Adult Cinnamon Female
Adult WF Cinnamon / Pearl Male
Adult Lutino Female

Child Cinnamon Pearl / WF Female
Child Grey / Cinnamon and WF and (possibly) Pearl Male

I could see the offspring were split to WF due to the heavy white marking or "ring" around their face. And clearly, with 2 females and 1 male there isn't much guess work to be done as to their father. LOL

I determined the Lutino to be the mom due to the male offspring being grey. If the cinnamon female had been the mom, all offspring would have had to be cinnamon but one is not. I determined the WF male must be split to Pearl to have had a pearl daughter.

Anyway, on with the pictures!! All seemed to have small nicks and superficial abrasions causing a little blood on a few of their bodies, along with poop and generally a need for a shower and a little space. Otherwise all appear to be in great shape after their shower:


----------



## dude (Mar 29, 2010)

Wow ! They are all so different. Amazing ! What lovely new cockatiels you now have....lol
All are beautiful !!! I just want to cuddle them all... 

I love how they just grew in numbers, and they weren't even aware the original 3 had babies... that's the funniest thing ever. Hehehe


----------



## Cheryl (Dec 27, 2008)

Wow! Congrats on all the new members. They are very pretty.


----------



## roxy culver (May 27, 2010)

Congrats!!! They are so adorable!!!


----------



## cinnamon (Jul 16, 2009)

They are very nice looking. You are blessed!


----------



## SftWrmRain (Sep 8, 2009)

Thanks everyone! I just think they're great!! I took some better pictures of them yesterday once they had a chance to get settled enough to want to come out on top of the cage for play time. I printed them and took them over to the woman who gave the birds to me as a keepsake. Enjoy!


----------



## dude (Mar 29, 2010)

Pretty !!! Do they have names yet ???

They are all so very pretty.


----------



## AlbyPepper (Apr 3, 2010)

What a lovely gesture, to give her pictures as a keepsake. I'm sure she appreciated that very much. And brilliant pics they are. Your new birds look gorgeous.


----------



## SftWrmRain (Sep 8, 2009)

dude said:


> Pretty !!! Do they have names yet ???
> 
> They are all so very pretty.



Thanks again! The only one with a name so far is the cinnamon female. My younger daughter wanted to call her hers, even though she will live with the flock under my care, so she got to name her Ginger.

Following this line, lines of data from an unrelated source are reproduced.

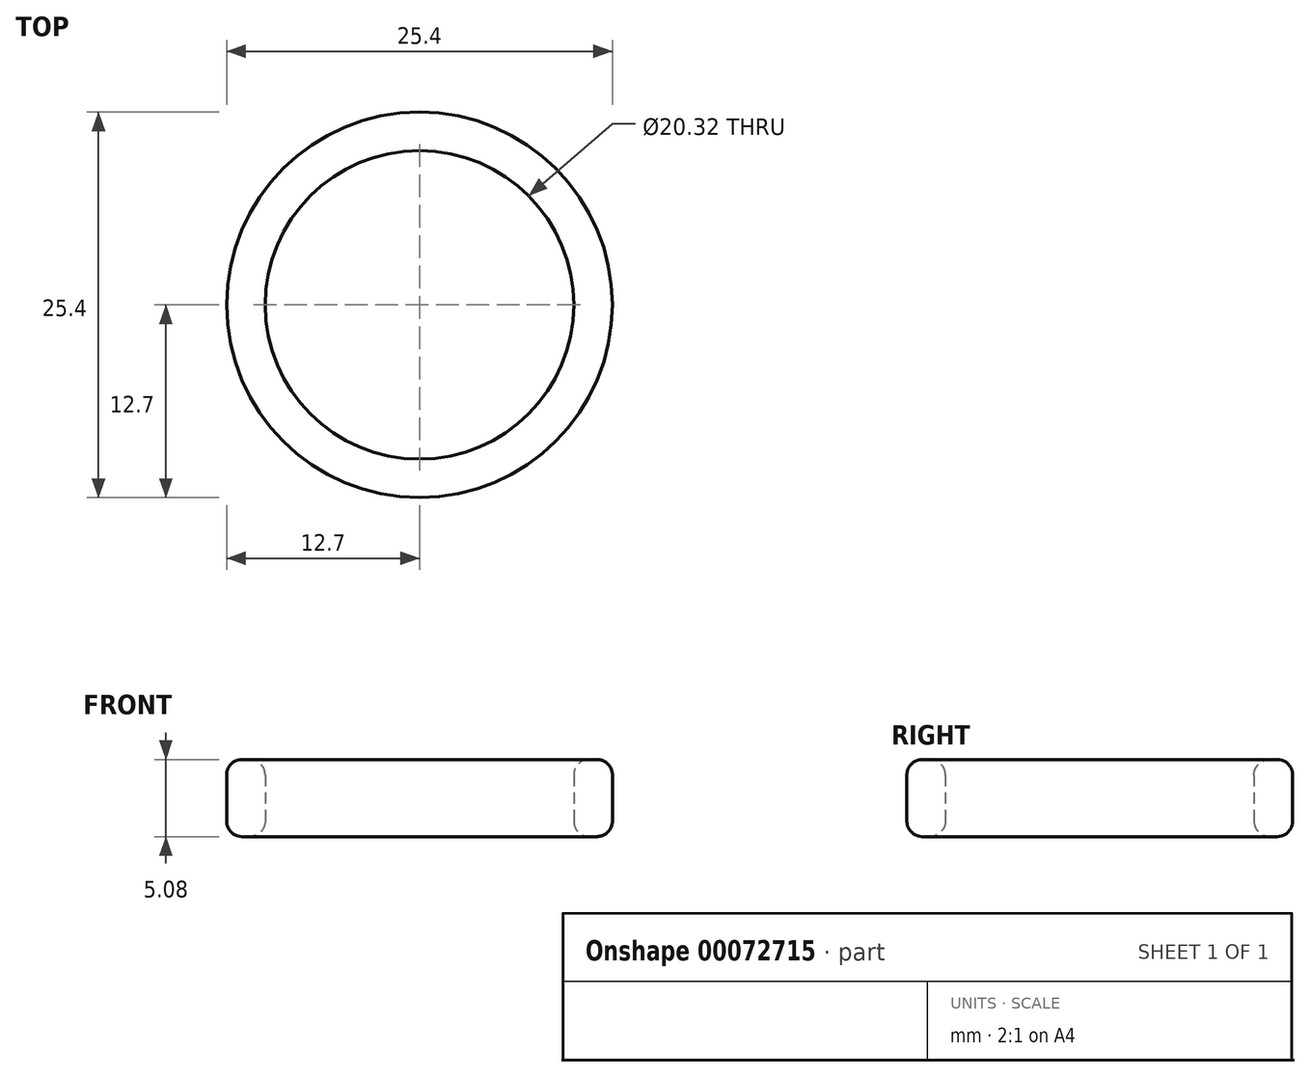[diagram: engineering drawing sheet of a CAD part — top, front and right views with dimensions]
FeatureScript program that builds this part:
annotation { "Feature Type Name" : "Feature", "Feature Type Description" : "" }
export const myFeature = defineFeature(function(context is Context, id is Id, definition is map)
    precondition{}
    {
        {
            var Q0;
            Q0=qCreatedBy(makeId("Top.planeOp"),FACE);
            var sketch = newSketch(context, id + "F0", { "sketchPlane" : qUnion([Q0])});
            skCircle(sketch, "E0", {"center": v(0, 0) * mm, "radius": 10.16 * mm});
            skCircle(sketch, "E1", {"center": v(0, 0) * mm, "radius": 12.7 * mm});
            skSolve(sketch);
        }
        {
            var Q0;
            Q0 = qSketchRegion(id + "F0", true);
            extrude(context, id + "F1", {"entities" : qUnion([Q0]), "depth" : 2.54 * mm, "hasSecondDirection" : true, "secondDirectionOppositeDirection" : true, "secondDirectionDepth" : 2.54 * mm});
        }
        {
            var Q0;
            Q0=makeQuery(id+"F1.opExtrude","SWEPT_FACE",FACE,{"disambiguationData":[OSD([sQuery(id+"F0.wireOp",EDGE,"E1")])]});
            var Q1;
            Q1=makeQuery(id+"F1.opExtrude","SWEPT_FACE",FACE,{"disambiguationData":[OSD([sQuery(id+"F0.wireOp",EDGE,"E0")])]});
            fillet(context, id + "F2", {"entities" : qUnion([Q0, Q1]), "radius" : 1.02 * mm, "tangentPropagation" : true, "allowEdgeOverflow" : false});
        }
    });
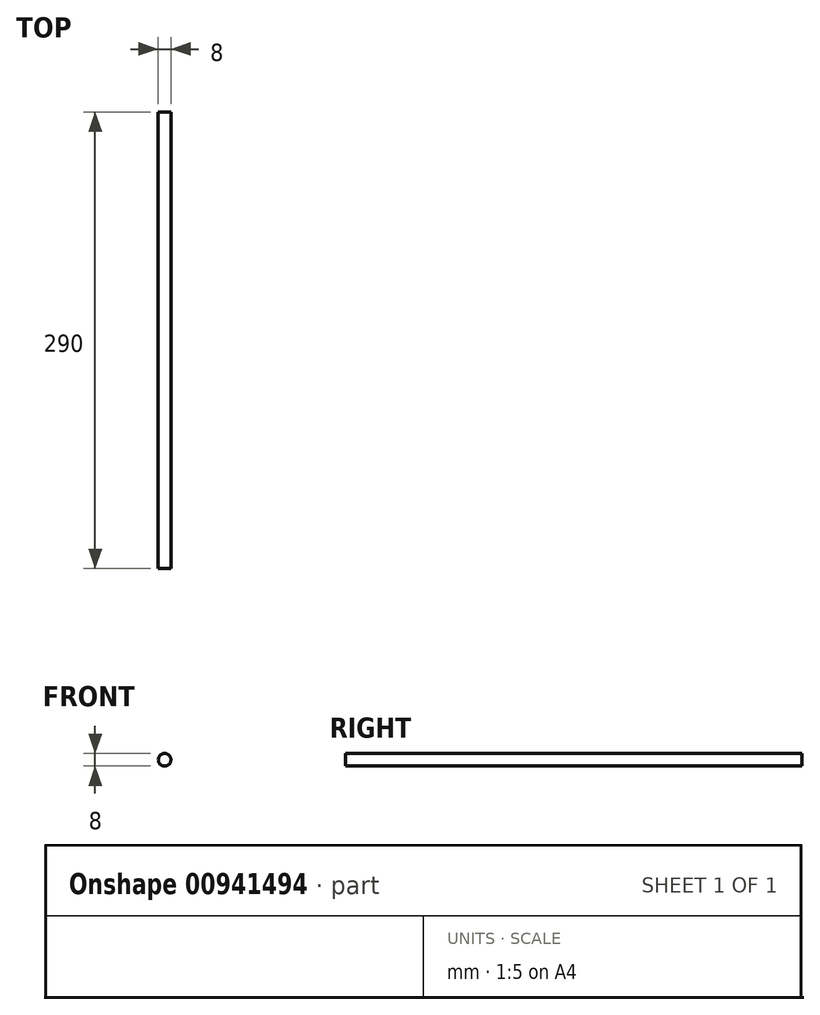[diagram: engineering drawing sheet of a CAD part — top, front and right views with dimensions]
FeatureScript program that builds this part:
annotation { "Feature Type Name" : "Feature", "Feature Type Description" : "" }
export const myFeature = defineFeature(function(context is Context, id is Id, definition is map)
    precondition{}
    {
        {
            var Q0;
            Q0=qCreatedBy(makeId("Front.planeOp"),FACE);
            var sketch = newSketch(context, id + "F0", { "sketchPlane" : qUnion([Q0])});
            skCircle(sketch, "E0", {"center": v(0, 0) * mm, "radius": 4 * mm});
            skSolve(sketch);
        }
        {
            var Q0;
            Q0=makeQuery(id+"F0.imprint","IMPRINT",FACE,{"disambiguationData":[TD([[makeQuery(id+"F0.imprint","IMPRINT",EDGE,{"derivedFrom":sQuery(id+"F0.wireOp",EDGE,"E0")}),1.0]])]});
            extrude(context, id + "F1", {"entities" : qUnion([Q0]), "depth" : 290 * mm, "offsetDistance" : 25 * mm});
        }
    });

I will have to come up with names tonight though so that the names will begin to stick. I always put off naming new birds because I want to see their personalities a little but sometimes with my parakeets they end up never getting a proper name!! I don't want that to happen to these lovely cockatiels so off to find the name book!


----------



## SftWrmRain (Sep 8, 2009)

AlbyPepper said:


> What a lovely gesture, to give her pictures as a keepsake. I'm sure she appreciated that very much. And brilliant pics they are. Your new birds look gorgeous.

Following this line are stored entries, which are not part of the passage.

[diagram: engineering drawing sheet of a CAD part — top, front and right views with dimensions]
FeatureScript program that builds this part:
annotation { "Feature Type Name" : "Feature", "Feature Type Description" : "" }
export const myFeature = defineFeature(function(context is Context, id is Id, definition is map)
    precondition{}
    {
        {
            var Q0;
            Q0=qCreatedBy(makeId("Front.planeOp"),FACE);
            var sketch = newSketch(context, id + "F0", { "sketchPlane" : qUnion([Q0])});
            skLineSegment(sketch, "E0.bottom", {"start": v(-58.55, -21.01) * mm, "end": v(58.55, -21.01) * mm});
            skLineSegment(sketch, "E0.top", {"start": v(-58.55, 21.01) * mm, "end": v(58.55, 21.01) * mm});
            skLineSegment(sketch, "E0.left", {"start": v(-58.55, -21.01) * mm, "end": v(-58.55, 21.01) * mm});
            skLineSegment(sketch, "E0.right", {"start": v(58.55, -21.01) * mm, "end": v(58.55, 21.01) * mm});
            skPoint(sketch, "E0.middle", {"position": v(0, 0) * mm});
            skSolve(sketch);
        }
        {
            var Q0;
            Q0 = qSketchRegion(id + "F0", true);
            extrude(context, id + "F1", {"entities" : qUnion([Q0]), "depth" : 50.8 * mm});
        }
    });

Thank you   My daughter actually made her a card too, and we printed a picture of "Ginger" to place inside. She wanted to express how generous her teacher had been in giving us the birds - she's become incredibly bonded to this little female already and has been very grateful. She's just ten but has a heart of gold. 

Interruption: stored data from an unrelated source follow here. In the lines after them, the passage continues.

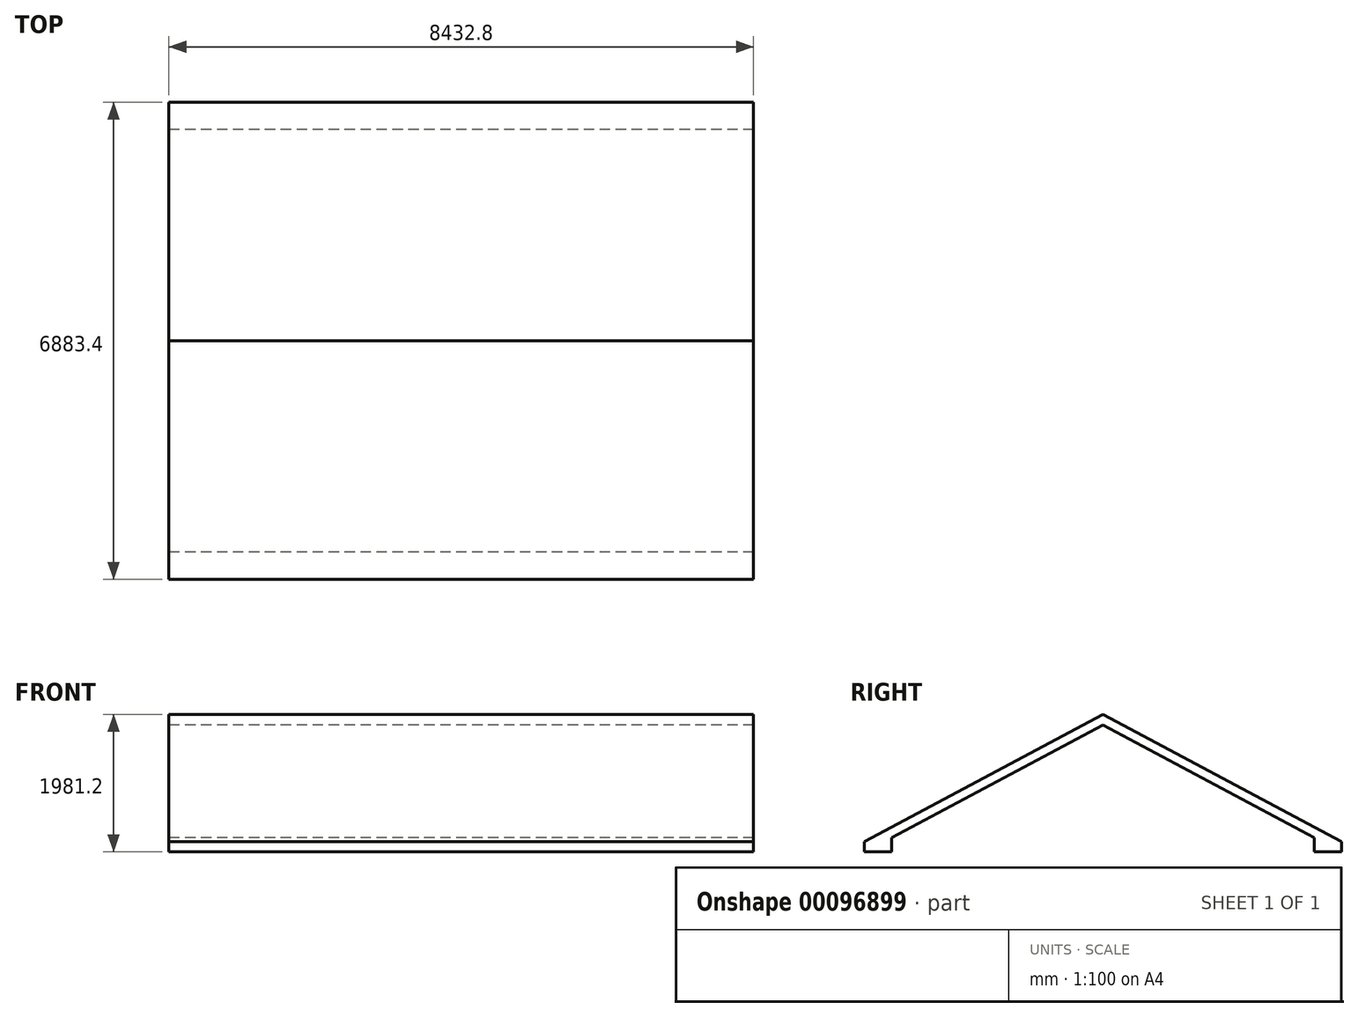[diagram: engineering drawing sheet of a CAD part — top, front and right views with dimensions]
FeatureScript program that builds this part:
annotation { "Feature Type Name" : "Feature", "Feature Type Description" : "" }
export const myFeature = defineFeature(function(context is Context, id is Id, definition is map)
    precondition{}
    {
        {
            var Q0;
            Q0=qCreatedBy(makeId("Right.planeOp"),FACE);
            var sketch = newSketch(context, id + "F0", { "sketchPlane" : qUnion([Q0])});
            skLineSegment(sketch, "E0", {"start": v(0, 0) * mm, "end": v(0, 1625.6) * mm, "construction": true});
            skLineSegment(sketch, "E1", {"start": v(-3048, 0) * mm, "end": v(3048, 0) * mm, "construction": true});
            skLineSegment(sketch, "E2", {"start": v(-3048, 0) * mm, "end": v(0, 1625.6) * mm});
            skLineSegment(sketch, "E3", {"start": v(-3048, 0) * mm, "end": v(-3048, -203.2) * mm});
            skLineSegment(sketch, "E4", {"start": v(-3048, -203.2) * mm, "end": v(-3441.7, -203.2) * mm});
            skLineSegment(sketch, "E5", {"start": v(-3441.7, -203.2) * mm, "end": v(-3441.7, -57.57) * mm});
            skLineSegment(sketch, "E6", {"start": v(0, 1778) * mm, "end": v(-3441.7, -57.57) * mm});
            skLineSegment(sketch, "E7.MirrorCS", {"start": v(3048, 0) * mm, "end": v(3048, -203.2) * mm});
            skLineSegment(sketch, "E8.MirrorCS", {"start": v(3441.7, -203.2) * mm, "end": v(3441.7, -57.57) * mm});
            skLineSegment(sketch, "E9.MirrorCS", {"start": v(3048, 0) * mm, "end": v(0, 1625.6) * mm});
            skLineSegment(sketch, "E10.MirrorCS", {"start": v(3048, -203.2) * mm, "end": v(3441.7, -203.2) * mm});
            skLineSegment(sketch, "E11.MirrorCS", {"start": v(0, 1778) * mm, "end": v(3441.7, -57.57) * mm});
            skSolve(sketch);
        }
        {
            var Q0;
            Q0 = qSketchRegion(id + "F0", true);
            extrude(context, id + "F1", {"entities" : qUnion([Q0]), "depth" : 8432.8 * mm});
        }
    });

Thank you for the picture compliment too - natural light is sometimes hard to use with active birds because it usually requires they be fairly still or you get blur. I was lucky to have a nice sunny day, a big window and tired cockatiels!!  Oh, and yes the woman was appreciative - she cried. She's happy they are going to a good home, but said it was just another piece of her father moving on so it was a little sad.

I told her to call me if she changed her mind and I'd be sure she got them back. I hope she doesn't though because I'm getting attached!


----------



## Malorey (Jul 23, 2008)

Congrats on them! They are so so beautiful! Just love them!


----------



## nikol witch (Mar 2, 2010)

wwuuhuuu they are beautiful tiels,i love them,yesterday i got a lutino also.


----------



## Cassie (Jan 7, 2009)

Wow! Five new additions. That's so great. Congratulations; they are all beautiful and they are very lucky to be now living in such a great flock.


----------



## Berdnerd (May 20, 2010)

Gorgeous birdies! I love how they all look different. Are they all buddies? I wonder if the other hen helped the mama and daddy raise the babies! Do the birdies all seem healthy? I noticed that some of them seem to have red nares.

Also, I'm definitely the same way with names- my Little Bird ended up with that silly "name" because I took too long to name him and then nothing seemed to fit. Luca was called Yellow Bird for the first 5 years until I finally found a good name for him! I've since learned not to let a pet go for more than a week or so without a name.


----------



## SftWrmRain (Sep 8, 2009)

Thanks everyone! I appreciate the nice comments. Berdnerd - I love that they are all so different looking too! I figured I'd get over there to find 4 normal greys and one whiteface.  I'd love them the same but it is nice they have different mutations. They do seem to get along *OK* but when I got them home and examined them better, they all seemed to have minor cuts and scratches on their faces and wings. Nothing huge but enough to make me wonder if they had been fussing at each other, or if maybe their environment was too small or cramped. I gave them a shower as I do any new flock member and once they dried off they looked 100% better. Any dried blood was gone and their scratches were reduced to mostly not noticeable.

I have been observing their interaction with each other and have found that the clutch's parents the whiteface and the lutino fuss at each other quite a lot but also preen and sit next to each other. The lone adult female has paired with the male "child" of the WF and Lutino  and the single younger female stays off on her own, or sits near her male sibling. I haven't seen any obvious squabbles so I'd have to say they have managed to get along good. I noticed the red nares too but they have since returned to a more normal color thank goodness. All seem healthy and weight is good on them. I took weights the day they came home to compare with later.

STILL need to name them! Ack!!


----------



## roxy culver (May 27, 2010)

They are adorable!!! I'm so glad that they are all ok and seem to get along ok. Having so many different mutations is awesome!!! Good luck with them all...


----------